WHAT IS BEING ASKED:
When you transcribe the data below, reproduce every line exactly and leave each picture out.

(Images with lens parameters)
◆ ◆ ◆ ◆
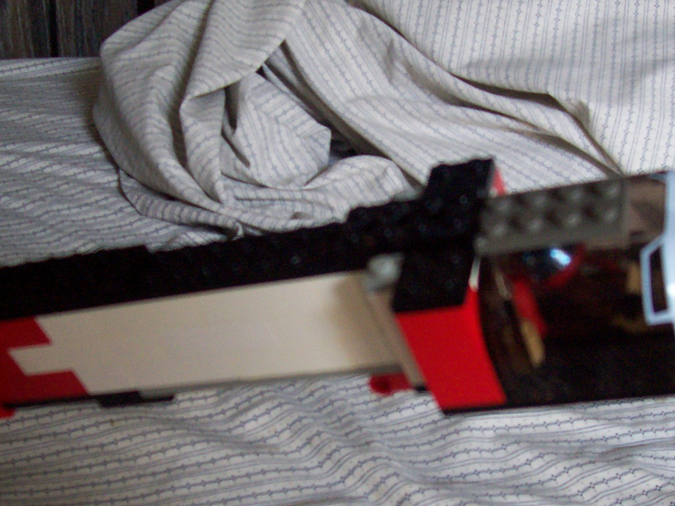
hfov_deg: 32.7
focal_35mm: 59
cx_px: 373
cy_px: 343
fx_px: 1150
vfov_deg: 24.7
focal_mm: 5.6
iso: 160
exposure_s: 1/31.7
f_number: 2.7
◆ ◆ ◆ ◆
EXPECTED ANSWER:
hfov_deg: 32.7
focal_35mm: 59
cx_px: 373
cy_px: 343
fx_px: 1150
vfov_deg: 24.7
focal_mm: 5.6
iso: 160
exposure_s: 1/31.7
f_number: 2.7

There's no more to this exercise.